§ DOCUMENT EXTRACT
◇ ◇ ◇ ◇ ◇ ◇ ◇

[PATCH] Allow 0-weight branches in BranchProbabilityInfo.
Duncan P. N. Exon Smith
dexonsmith at apple.com
Wed May 6 10:09:21 PDT 2015
> On 2015 May 6, at 12:42, Diego Novillo <dnovillo at google.com> wrote:
>
> On Wed, May 6, 2015 at 12:41 PM, Hans Wennborg <hans at chromium.org> wrote:
>> ================
>> Comment at: lib/CodeGen/SelectionDAG/SelectionDAGBuilder.cpp:8024
>> @@ -8013,1 +8023,3 @@
>> + Weight = std::max(
>> + 1u, BPI->getEdgeWeight(SI.getParent(), I.getSuccessorIndex()));
>> assert(Weight <= UINT32_MAX / SI.getNumSuccessors());
>> ----------------
>> This looks good. I can address this TODO later.
>>
>> I figured this would be the only change necessary for the switch lowering code. Are the changes to getEdgeWeight() and lowerWorkItem() also necessary?

◇ ◇ ◇ ◇ ◇ ◇ ◇

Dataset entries
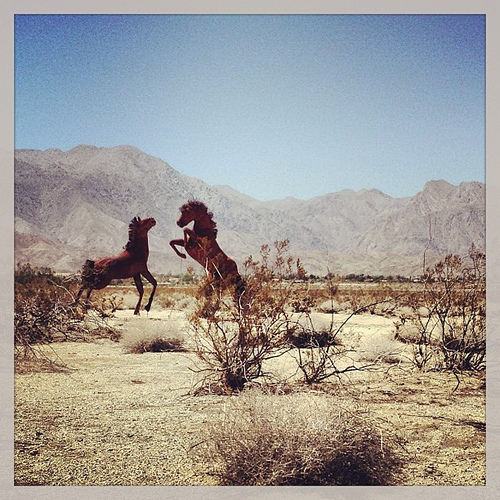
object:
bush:
[182, 382, 398, 484]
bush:
[185, 243, 335, 398]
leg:
[134, 276, 145, 316]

◇ ◇ ◇ ◇ ◇ ◇ ◇

§ WHAT THIS EXERCISE ASKS
a) In the patch review thread about 0-weight branches, why does the reviewer ask whether the changes to getEdgeWeight() and lowerWorkItem() are also necessary?
b) Continue the patch review thread about 0-weight branches from the point where it stops.

§ ANSWERS TO THE PROBLEMS
a) Hans Wennborg asks because he expected the edit at SelectionDAGBuilder.cpp line 8024 to be the only change needed for the switch lowering code. That edit wraps the edge weight in std::max(1u, ...).

b)
>
> I don't know. I took the machine gun approach and changed all the
> places that called into BPI. I can remove the ones that don't cause
> the assertion in the tests, if you want.
>
>
> Diego.
Same comment as Hans, but I don't think the change the right one
for switch lowering:
> Index: lib/Analysis/BranchProbabilityInfo.cpp
> ===================================================================
> --- lib/Analysis/BranchProbabilityInfo.cpp
> +++ lib/Analysis/BranchProbabilityInfo.cpp
> @@ -201,8 +201,7 @@
> mdconst::dyn_extract<ConstantInt>(WeightsNode->getOperand(i));
> if (!Weight)
> return false;
> - Weights.push_back(
> - std::max<uint32_t>(1, Weight->getLimitedValue(WeightLimit)));
> + Weights.push_back(Weight->getLimitedValue(WeightLimit));
> }
> assert(Weights.size() == TI->getNumSuccessors() && "Checked above");
> for (unsigned i = 0, e = TI->getNumSuccessors(); i != e; ++i)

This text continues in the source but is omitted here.